What to work on:
Below are some records. Pull every line that contains the word "Drimer".

┌──

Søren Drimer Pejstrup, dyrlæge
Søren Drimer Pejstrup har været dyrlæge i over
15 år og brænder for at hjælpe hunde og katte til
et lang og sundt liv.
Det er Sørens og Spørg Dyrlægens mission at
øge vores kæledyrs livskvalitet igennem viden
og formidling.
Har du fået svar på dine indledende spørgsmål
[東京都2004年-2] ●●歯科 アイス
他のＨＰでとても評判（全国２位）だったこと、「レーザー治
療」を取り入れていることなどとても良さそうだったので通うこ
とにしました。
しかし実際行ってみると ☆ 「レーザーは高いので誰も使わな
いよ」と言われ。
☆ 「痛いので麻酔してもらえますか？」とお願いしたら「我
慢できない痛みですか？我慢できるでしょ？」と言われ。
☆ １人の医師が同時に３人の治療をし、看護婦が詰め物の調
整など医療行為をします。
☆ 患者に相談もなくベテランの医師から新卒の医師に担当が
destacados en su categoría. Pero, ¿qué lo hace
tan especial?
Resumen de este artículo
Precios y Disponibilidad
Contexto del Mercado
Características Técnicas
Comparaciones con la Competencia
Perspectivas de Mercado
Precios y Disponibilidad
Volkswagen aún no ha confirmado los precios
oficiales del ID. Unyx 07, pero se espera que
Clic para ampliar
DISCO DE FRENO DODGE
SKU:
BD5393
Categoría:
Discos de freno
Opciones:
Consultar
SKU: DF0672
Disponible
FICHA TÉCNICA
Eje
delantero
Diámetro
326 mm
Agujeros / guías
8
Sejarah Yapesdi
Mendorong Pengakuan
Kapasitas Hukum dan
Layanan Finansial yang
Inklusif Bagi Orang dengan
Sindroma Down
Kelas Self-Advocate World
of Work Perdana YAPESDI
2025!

└──

Your response:
Søren Drimer Pejstrup, dyrlæge
Søren Drimer Pejstrup har været dyrlæge i over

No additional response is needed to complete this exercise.